<<<<

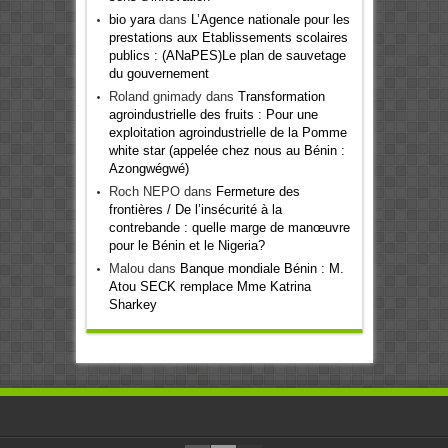
bio yara
dans
L’Agence nationale pour les
prestations aux Etablissements scolaires
publics : (ANaPES)Le plan de sauvetage
du gouvernement
Roland gnimady
dans
Transformation
agroindustrielle des fruits : Pour une
exploitation agroindustrielle de la Pomme
white star (appelée chez nous au Bénin :
Azongwégwé)
Roch NEPO
dans
Fermeture des
frontières / De l’insécurité à la
contrebande : quelle marge de manœuvre
pour le Bénin et le Nigeria?
Malou
dans
Banque mondiale Bénin : M.
Atou SECK remplace Mme Katrina
Sharkey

>>>>

*ASSIGNMENT*: Format the text read from the material above as a JSON list of strings, with one string for each line and blank lines left out. Leave the pictures out of the answer.

*TASK RESULT*:
[
  "bio yara",
  "dans",
  "L’Agence nationale pour les",
  "prestations aux Etablissements scolaires",
  "publics : (ANaPES)Le plan de sauvetage",
  "du gouvernement",
  "Roland gnimady",
  "dans",
  "Transformation",
  "agroindustrielle des fruits : Pour une",
  "exploitation agroindustrielle de la Pomme",
  "white star (appelée chez nous au Bénin :",
  "Azongwégwé)",
  "Roch NEPO",
  "dans",
  "Fermeture des",
  "frontières / De l’insécurité à la",
  "contrebande : quelle marge de manœuvre",
  "pour le Bénin et le Nigeria?",
  "Malou",
  "dans",
  "Banque mondiale Bénin : M.",
  "Atou SECK remplace Mme Katrina",
  "Sharkey"
]